I attended Paul Graham's Startup School this past Saturday. (Thanks to Drew Houston for letting me crash at his place!) I took fairly detailed notes on the speakers; I think this is the most comprehensive overview available, actually. (Note that these are in the order they actually spoke, which isn't quite the same as the plan.)
- Langley Steinert, entrepreneur. Short "entrepreneurship 101" talk. Lots of interesting Q&A.
- Marc Hedlund, Entrepreneur in Residence, O'Reilly Media. Talks about over a dozen startups he's seen in the last couple years -- most of which you'll recognize -- and why they succeeded.
- Qi Lu, VC at Yahoo. One subject: Why yahoo rocks. Total advertorial; skip this one unless you're a yahoo fanboy.
- Hutch Fishman, part-time CFO for startups. Talks about VC founds, directors, liquidity. Pretty basic stuff if you've read up on this at all, but his Q&A is worth reading.

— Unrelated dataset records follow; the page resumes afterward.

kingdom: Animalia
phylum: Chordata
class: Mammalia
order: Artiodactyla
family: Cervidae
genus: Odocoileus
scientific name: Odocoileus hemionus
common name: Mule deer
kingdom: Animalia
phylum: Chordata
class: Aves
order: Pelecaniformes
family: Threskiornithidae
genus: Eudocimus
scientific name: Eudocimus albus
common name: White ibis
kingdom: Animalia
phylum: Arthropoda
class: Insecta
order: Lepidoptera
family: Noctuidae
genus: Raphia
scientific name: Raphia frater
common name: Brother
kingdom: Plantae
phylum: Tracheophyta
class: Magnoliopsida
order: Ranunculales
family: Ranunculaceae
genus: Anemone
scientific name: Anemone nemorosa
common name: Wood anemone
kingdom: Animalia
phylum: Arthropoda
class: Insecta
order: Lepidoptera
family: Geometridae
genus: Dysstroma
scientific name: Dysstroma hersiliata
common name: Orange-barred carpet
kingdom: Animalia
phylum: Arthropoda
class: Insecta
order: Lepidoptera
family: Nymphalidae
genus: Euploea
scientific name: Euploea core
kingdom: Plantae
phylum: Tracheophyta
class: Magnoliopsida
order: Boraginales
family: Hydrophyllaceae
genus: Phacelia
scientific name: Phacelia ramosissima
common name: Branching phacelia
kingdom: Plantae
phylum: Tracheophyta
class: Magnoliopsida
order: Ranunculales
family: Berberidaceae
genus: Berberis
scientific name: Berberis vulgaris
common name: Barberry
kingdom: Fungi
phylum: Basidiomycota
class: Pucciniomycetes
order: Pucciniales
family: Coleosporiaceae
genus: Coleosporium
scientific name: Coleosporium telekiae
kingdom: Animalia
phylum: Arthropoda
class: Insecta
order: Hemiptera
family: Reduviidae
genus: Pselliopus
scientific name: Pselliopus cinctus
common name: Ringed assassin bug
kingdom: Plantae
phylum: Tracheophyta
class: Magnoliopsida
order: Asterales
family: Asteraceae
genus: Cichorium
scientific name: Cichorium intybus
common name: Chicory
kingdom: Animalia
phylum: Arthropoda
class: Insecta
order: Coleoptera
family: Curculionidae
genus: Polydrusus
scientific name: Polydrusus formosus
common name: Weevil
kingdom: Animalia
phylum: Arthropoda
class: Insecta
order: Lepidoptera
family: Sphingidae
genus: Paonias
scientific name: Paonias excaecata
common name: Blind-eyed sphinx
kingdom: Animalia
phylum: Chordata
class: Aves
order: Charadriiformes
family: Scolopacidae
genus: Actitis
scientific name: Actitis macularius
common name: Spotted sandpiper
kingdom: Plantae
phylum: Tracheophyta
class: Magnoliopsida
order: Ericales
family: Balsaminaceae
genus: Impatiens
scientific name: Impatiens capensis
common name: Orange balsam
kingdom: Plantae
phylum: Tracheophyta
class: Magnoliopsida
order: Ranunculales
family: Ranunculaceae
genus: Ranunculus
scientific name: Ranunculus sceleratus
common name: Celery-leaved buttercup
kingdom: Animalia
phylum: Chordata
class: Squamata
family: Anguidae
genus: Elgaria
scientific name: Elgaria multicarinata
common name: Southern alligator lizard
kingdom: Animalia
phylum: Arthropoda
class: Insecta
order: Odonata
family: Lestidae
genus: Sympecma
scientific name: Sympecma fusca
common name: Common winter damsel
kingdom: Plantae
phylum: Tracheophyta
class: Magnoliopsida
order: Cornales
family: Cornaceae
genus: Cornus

- Paul Graham, author of entrepreneurship essays, VC, and Lisp fan. This was my first time seeing Paul speak; I was surprised to find out that when one of his essays says "... derived from a talk at ..." it really means "I read this essay at ..." So you might as well read the transcript instead of my notes, up until the Questions section. (Respect to Reg Braithwaite, who stood up to challenge the conventional wisdom that entrepreneurship isn't for people with kids.)
- David Cavanaugh, lawyer. Standard slashdot-style IP overview. If you know what the differences are between patent, copyright, trademark, and trade secret, you won't see anything new here.
- Michael Mandel, economist. Before the lunch break, I told my friends that this talk was either going to be very interesting or very dull. I'm glad I was right (and it wasn't dull). One of his points is, "The USA has certain systemic advantages that encourage entrepreneurship and growth." But I hesitate to call that his main point, since he talks about a lot more than that. Worth reading.
- Steve Wozniak. Sort of a retrospective. I don't know that I learned much, but hey, I got to shake Woz's hand.
- Mark Macenka, IP lawyer. Somewhat more useful than the other lawyer's talk. Read the "Founders issues" section.
- Stan Reiss, VC. Interesting take on startups from a VC's perspective: when taking VC money is worth it, and when you shouldn't. Long Q&A session.
- Stephen Wolfram, founder of the Mathematica company. I figured when I saw shots of cellular automata on the projector while he set up that this wouldn't be about entrepreneurship, and I could tune it out. I was right.
- Chris Sacca, head of new business development for Google. As much of a cheerleader as Qi Lu was, but less blatant and more interesting.
- Olin Shivers, professor and entrepreneur. Talks about failure and attitude in a Nietsche-ish way. Moved really, really fast; Olin was the only speaker I felt like I couldn't keep up with, note-taking-wise. Catch the video when it goes up. (If you just look at his slides, you'll miss a lot.) Excellent talk.
- Summer founders, the guys (all of them were male) who took seed money from Paul's VC firm. Probably most interesting if you're college-age-ish and also thinking about applying to Y Combinator.
See also the slides for those presenters who had them. Supposedly videos will be up eventually.
Of the other blogs I've seen, Fred Ngo's and Robbie Allen have the best speaker coverage.
Thanks to Paul and the speakers for organizing this! I had fun and learned a lot.